==== Recorded data ====

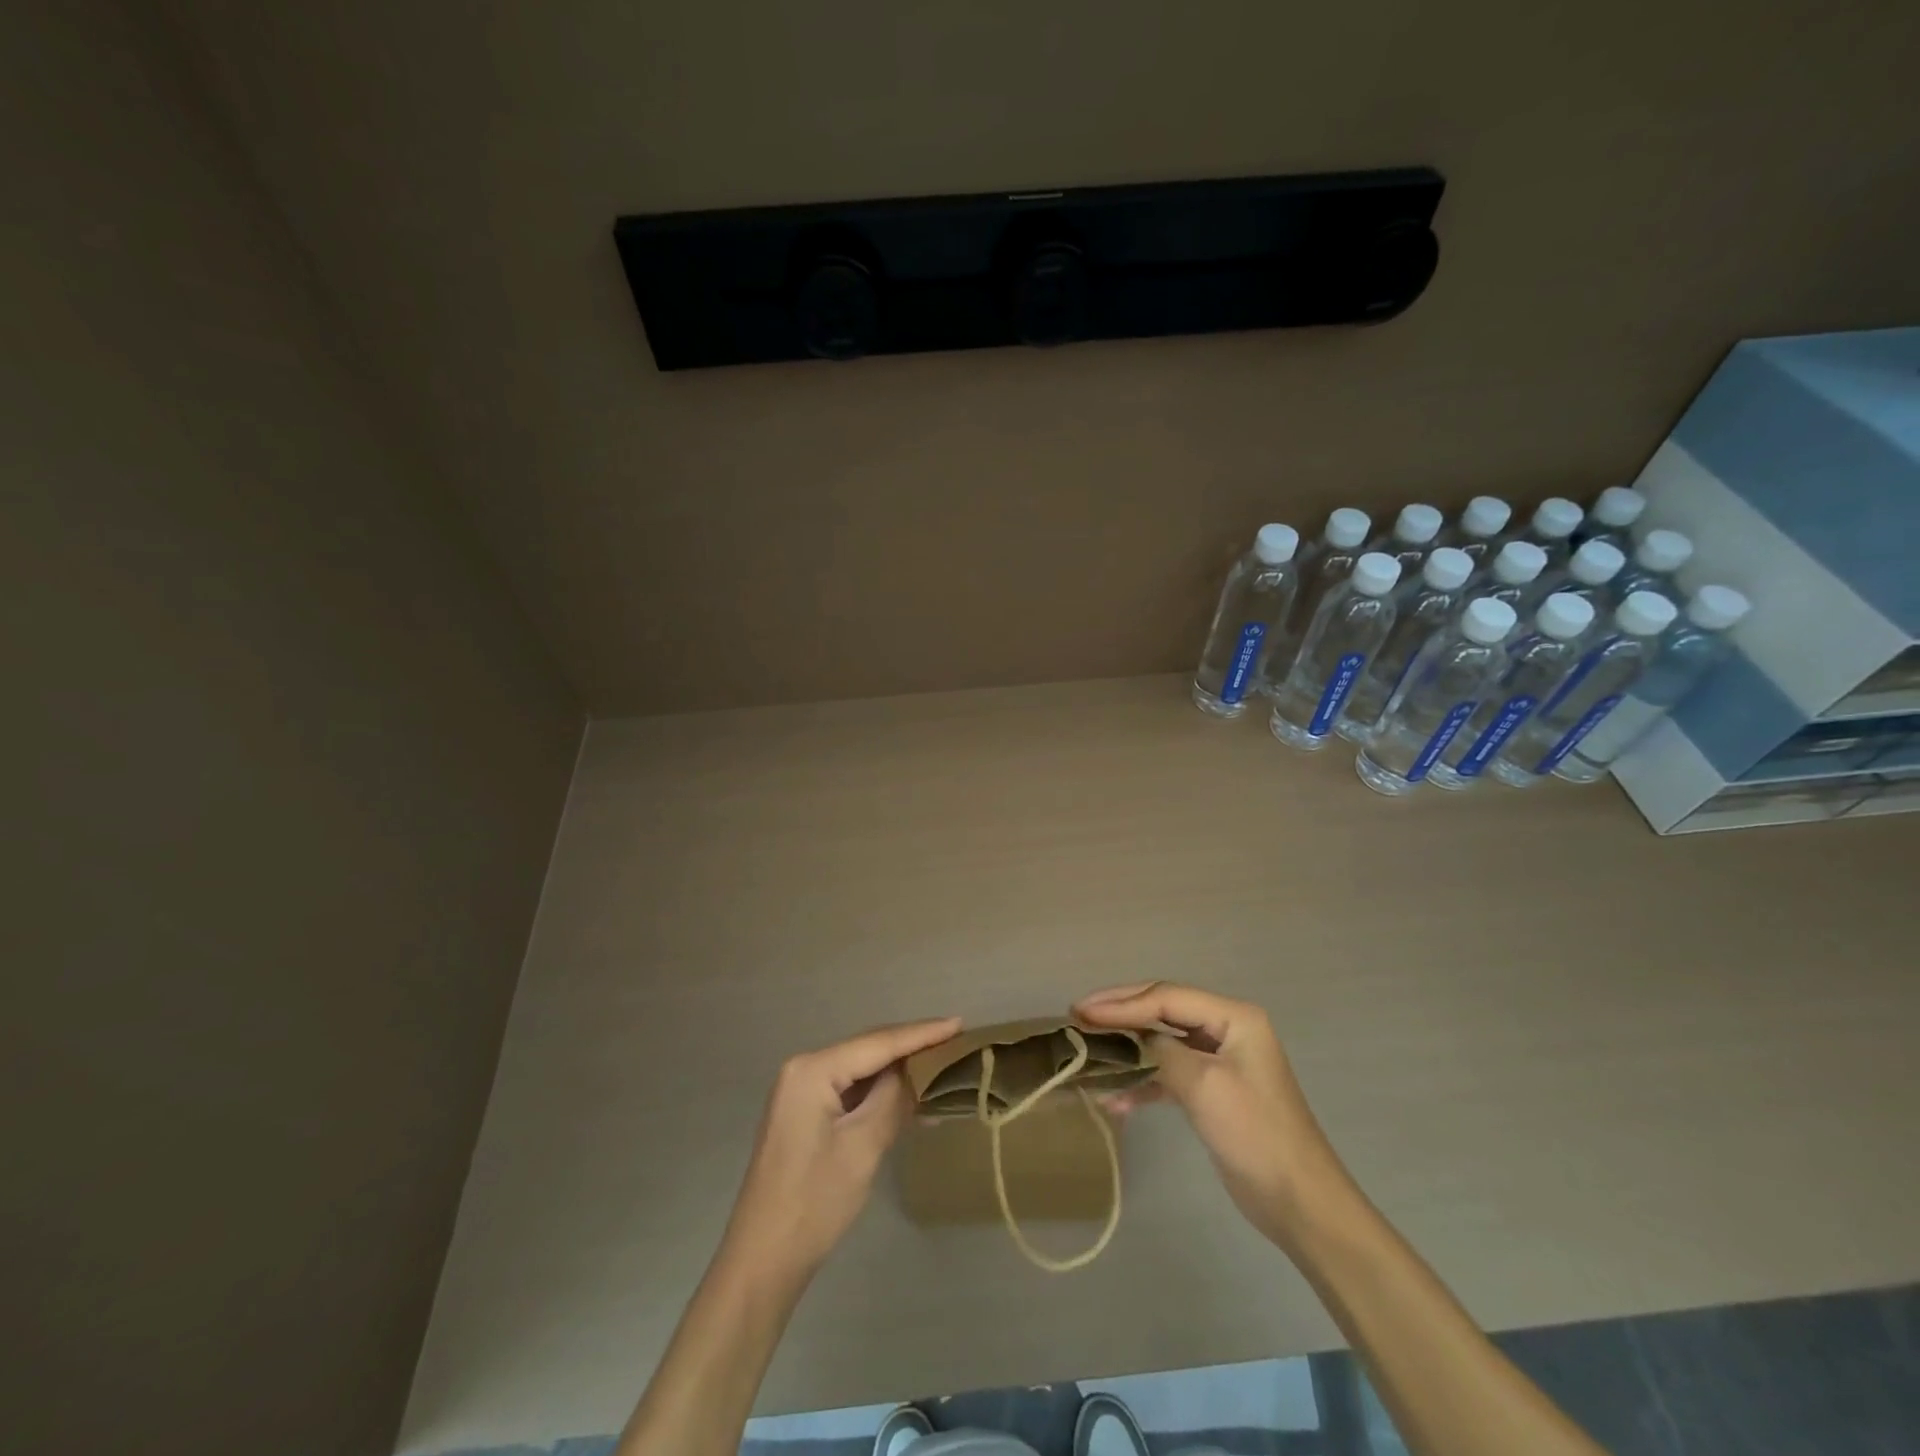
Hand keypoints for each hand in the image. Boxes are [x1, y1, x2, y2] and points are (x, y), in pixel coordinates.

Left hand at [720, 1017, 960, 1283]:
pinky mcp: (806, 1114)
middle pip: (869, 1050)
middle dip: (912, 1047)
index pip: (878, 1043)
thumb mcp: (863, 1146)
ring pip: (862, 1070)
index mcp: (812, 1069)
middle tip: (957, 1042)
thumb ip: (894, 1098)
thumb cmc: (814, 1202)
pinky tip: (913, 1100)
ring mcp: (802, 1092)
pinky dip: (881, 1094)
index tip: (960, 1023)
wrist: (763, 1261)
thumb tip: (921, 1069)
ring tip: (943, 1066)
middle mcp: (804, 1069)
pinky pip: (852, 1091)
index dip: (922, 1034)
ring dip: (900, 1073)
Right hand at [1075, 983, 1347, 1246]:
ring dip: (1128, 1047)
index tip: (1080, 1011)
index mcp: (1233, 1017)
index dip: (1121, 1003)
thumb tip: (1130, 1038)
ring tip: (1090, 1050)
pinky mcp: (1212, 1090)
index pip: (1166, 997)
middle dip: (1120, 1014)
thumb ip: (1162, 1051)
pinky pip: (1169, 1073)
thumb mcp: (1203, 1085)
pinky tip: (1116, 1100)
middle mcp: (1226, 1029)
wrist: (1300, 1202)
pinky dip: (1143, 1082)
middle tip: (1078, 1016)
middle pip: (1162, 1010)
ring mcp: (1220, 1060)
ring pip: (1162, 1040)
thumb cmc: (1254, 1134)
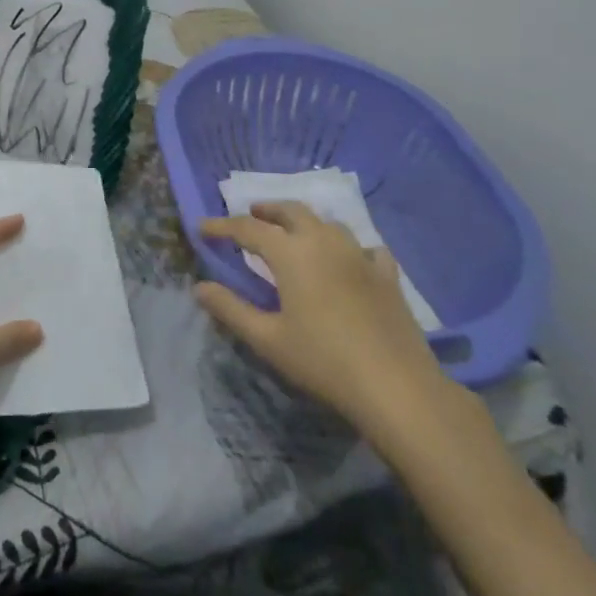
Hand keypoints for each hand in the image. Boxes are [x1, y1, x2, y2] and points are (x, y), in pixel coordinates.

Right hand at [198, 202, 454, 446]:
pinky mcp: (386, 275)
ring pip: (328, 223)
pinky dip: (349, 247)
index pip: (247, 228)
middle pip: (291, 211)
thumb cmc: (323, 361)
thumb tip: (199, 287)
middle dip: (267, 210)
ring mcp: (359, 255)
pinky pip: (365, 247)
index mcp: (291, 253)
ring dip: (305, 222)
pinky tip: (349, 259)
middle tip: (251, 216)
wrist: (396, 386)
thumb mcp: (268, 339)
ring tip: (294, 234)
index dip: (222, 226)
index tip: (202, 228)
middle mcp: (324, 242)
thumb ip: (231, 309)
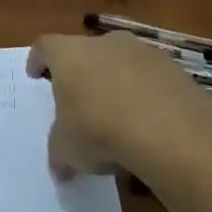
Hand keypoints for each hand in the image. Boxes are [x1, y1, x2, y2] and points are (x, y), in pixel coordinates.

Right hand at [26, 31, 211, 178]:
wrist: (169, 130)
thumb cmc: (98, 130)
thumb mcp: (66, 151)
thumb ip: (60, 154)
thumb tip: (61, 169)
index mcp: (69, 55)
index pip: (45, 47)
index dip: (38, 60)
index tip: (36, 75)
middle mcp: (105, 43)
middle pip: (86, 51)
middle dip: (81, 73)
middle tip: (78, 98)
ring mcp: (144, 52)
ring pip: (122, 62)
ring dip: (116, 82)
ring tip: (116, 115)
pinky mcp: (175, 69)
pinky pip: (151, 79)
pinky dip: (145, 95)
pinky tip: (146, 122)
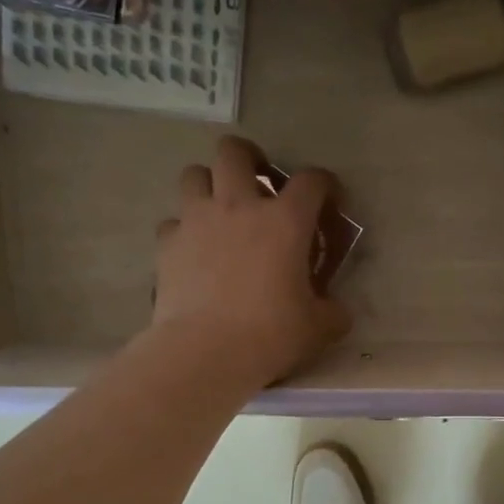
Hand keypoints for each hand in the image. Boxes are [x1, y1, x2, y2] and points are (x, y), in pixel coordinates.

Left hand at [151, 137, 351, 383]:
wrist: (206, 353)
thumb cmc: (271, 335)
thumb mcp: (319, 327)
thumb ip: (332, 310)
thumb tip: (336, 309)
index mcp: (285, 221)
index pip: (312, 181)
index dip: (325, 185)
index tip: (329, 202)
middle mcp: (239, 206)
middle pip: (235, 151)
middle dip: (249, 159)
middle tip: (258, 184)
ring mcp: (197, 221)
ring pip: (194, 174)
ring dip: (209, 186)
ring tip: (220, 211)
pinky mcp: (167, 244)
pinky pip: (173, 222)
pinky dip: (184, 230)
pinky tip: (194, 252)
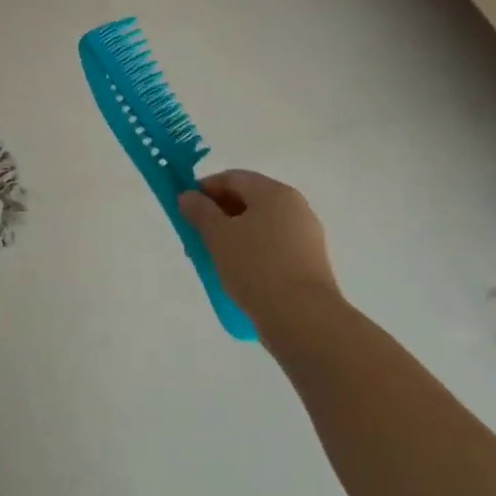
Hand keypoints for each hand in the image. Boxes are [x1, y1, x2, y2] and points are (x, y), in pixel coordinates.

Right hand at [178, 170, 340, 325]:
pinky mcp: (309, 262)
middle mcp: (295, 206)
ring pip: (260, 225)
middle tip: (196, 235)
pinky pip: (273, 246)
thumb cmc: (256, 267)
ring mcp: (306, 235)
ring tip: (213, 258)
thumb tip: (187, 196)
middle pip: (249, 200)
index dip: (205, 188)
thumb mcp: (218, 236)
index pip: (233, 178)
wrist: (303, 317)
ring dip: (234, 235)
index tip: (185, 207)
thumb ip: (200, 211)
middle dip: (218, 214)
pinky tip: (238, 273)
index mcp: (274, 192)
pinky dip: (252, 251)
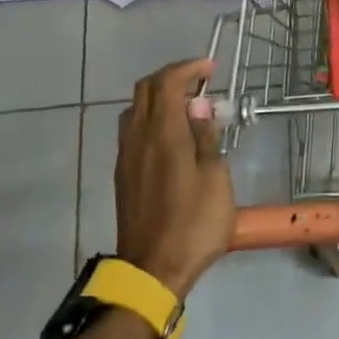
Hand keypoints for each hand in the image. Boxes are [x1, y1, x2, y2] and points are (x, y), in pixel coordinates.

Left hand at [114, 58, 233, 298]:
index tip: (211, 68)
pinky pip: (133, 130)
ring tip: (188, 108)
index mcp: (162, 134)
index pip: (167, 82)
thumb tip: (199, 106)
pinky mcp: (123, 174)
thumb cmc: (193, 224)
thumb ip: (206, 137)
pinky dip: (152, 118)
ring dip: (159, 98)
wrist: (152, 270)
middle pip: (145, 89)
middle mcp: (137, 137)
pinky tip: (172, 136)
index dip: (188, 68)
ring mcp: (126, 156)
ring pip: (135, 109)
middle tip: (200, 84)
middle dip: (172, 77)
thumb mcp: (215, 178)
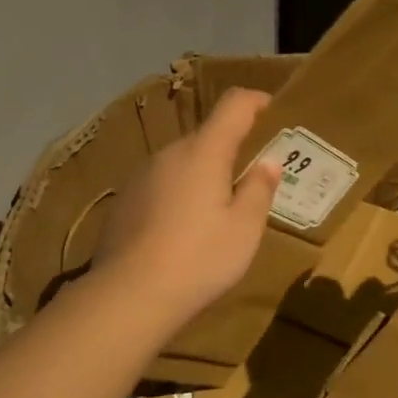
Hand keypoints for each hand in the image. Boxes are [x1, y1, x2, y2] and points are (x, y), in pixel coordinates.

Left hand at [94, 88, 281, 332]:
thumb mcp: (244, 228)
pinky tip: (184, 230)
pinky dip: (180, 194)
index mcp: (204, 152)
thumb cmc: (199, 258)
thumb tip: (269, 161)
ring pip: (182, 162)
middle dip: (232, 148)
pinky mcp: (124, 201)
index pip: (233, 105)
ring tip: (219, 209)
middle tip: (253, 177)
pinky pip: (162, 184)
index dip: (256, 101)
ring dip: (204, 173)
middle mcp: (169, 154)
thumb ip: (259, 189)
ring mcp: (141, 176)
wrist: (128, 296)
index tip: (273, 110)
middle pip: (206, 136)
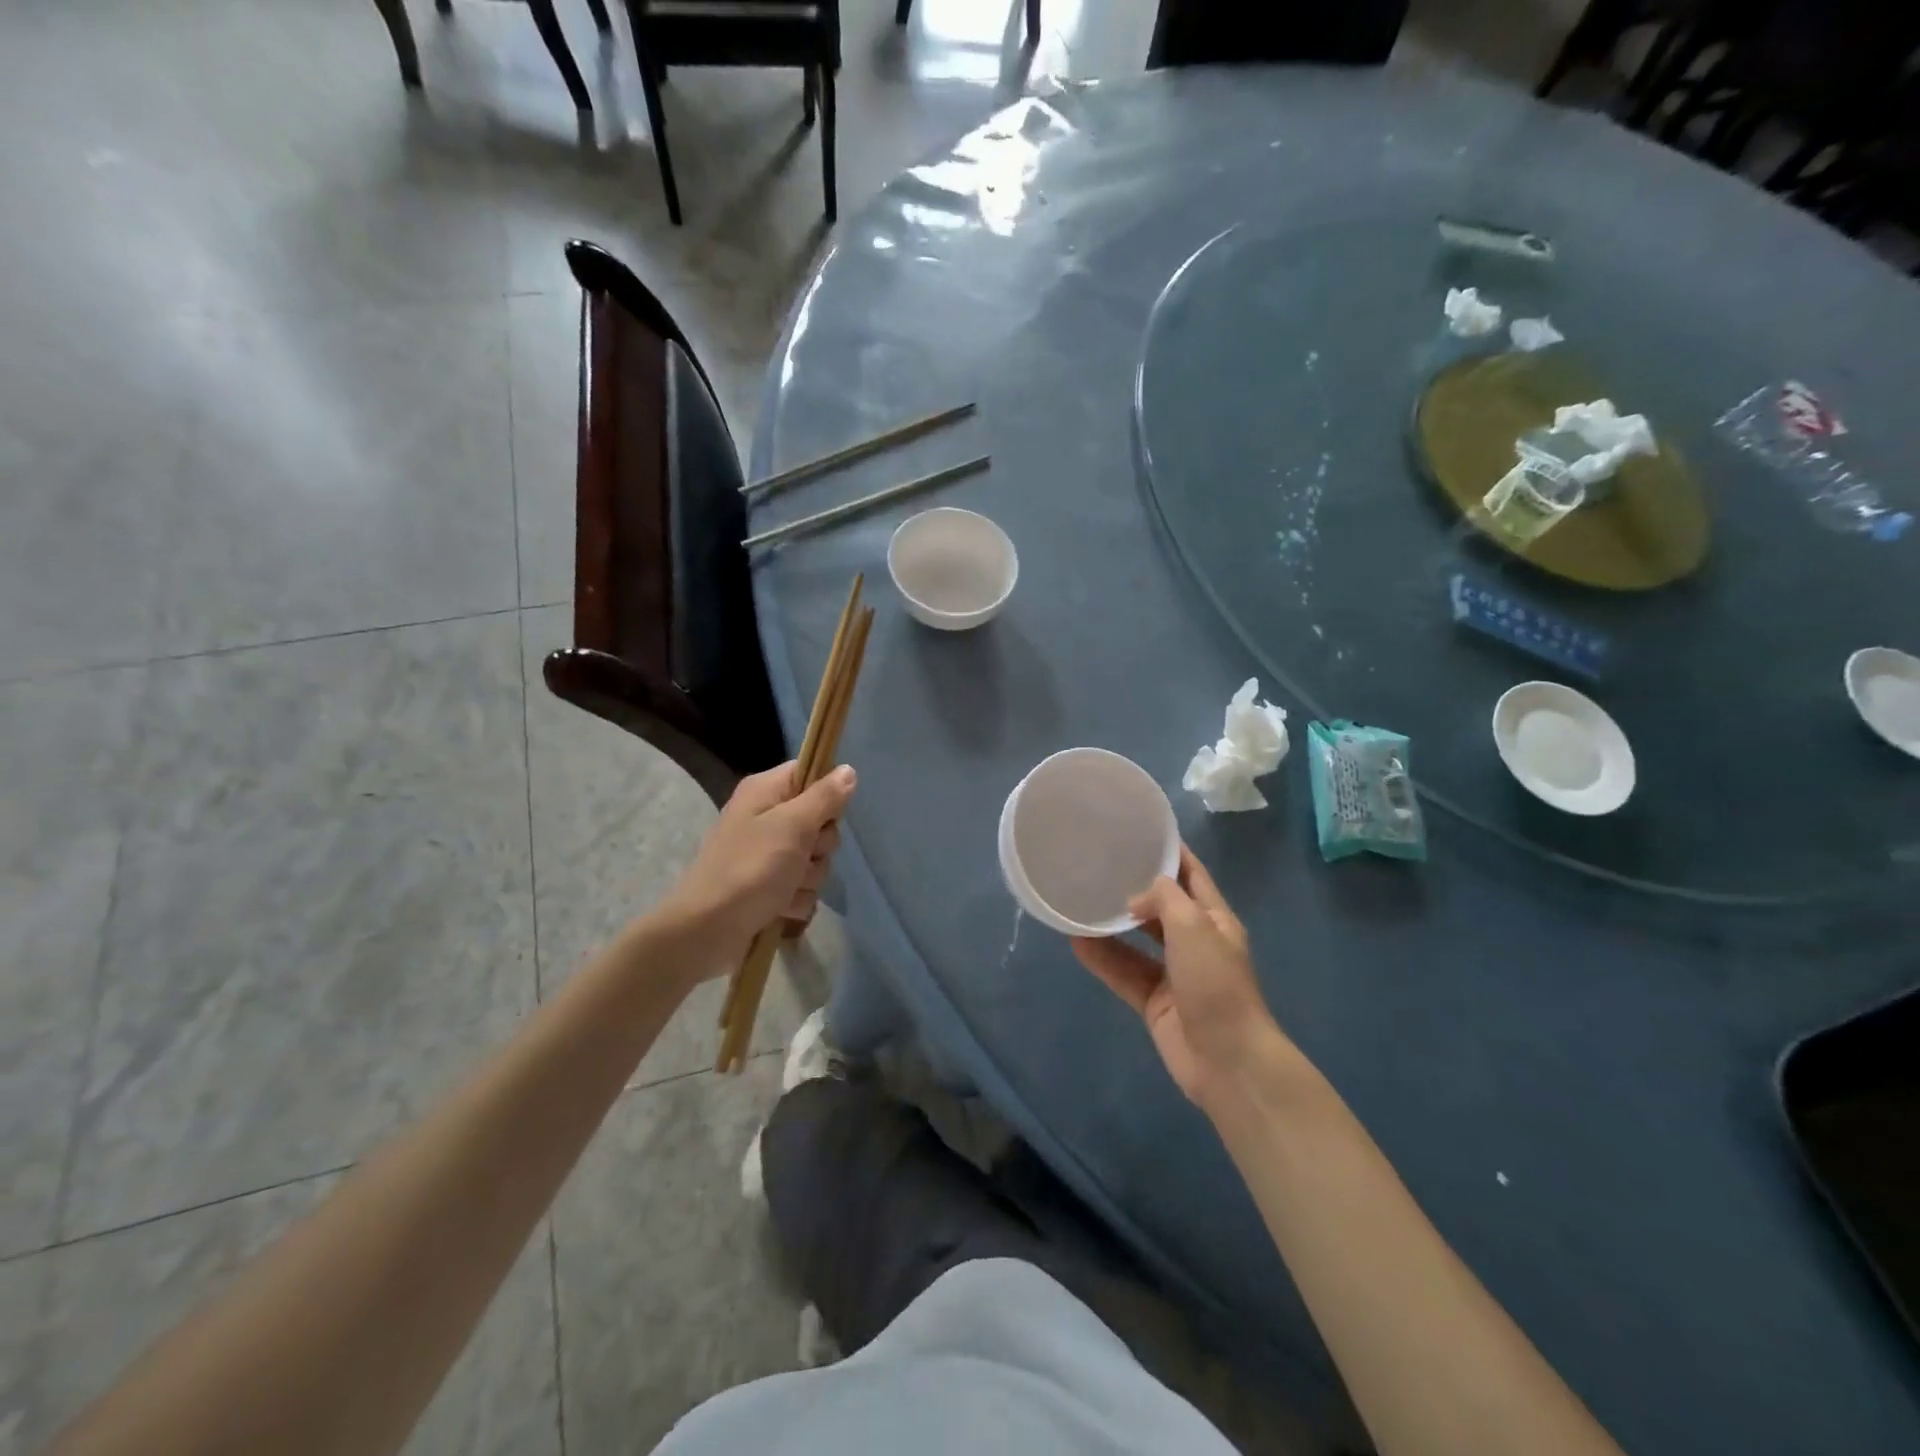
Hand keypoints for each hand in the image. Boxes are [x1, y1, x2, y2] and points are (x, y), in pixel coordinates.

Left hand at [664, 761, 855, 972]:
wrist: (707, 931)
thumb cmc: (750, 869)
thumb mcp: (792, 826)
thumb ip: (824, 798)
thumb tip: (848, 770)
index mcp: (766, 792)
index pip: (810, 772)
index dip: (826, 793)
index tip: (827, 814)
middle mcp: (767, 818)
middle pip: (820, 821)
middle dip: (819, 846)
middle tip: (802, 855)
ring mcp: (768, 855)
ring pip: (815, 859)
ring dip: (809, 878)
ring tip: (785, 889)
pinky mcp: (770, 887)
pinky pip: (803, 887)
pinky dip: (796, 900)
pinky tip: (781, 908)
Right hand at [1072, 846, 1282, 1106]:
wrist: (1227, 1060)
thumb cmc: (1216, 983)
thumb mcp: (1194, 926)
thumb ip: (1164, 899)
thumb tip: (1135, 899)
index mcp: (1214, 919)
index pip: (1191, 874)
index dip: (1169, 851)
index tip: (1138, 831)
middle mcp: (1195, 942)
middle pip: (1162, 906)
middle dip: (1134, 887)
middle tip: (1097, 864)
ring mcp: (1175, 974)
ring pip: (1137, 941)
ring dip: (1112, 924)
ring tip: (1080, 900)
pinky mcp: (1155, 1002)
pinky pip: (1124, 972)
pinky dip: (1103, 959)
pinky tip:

====

» **Assignment**:
Find the string "Right" in the entries above and return each line that holds it.

» **Result for this exercise**:
Right hand at [1075, 983, 1347, 1246]:
Right hand at [198, 202, 454, 446]:
Right hand at [26, 31, 211, 178]:
Right hand at [178, 170, 340, 325]:
Right hand at [1072, 846, 1282, 1106]:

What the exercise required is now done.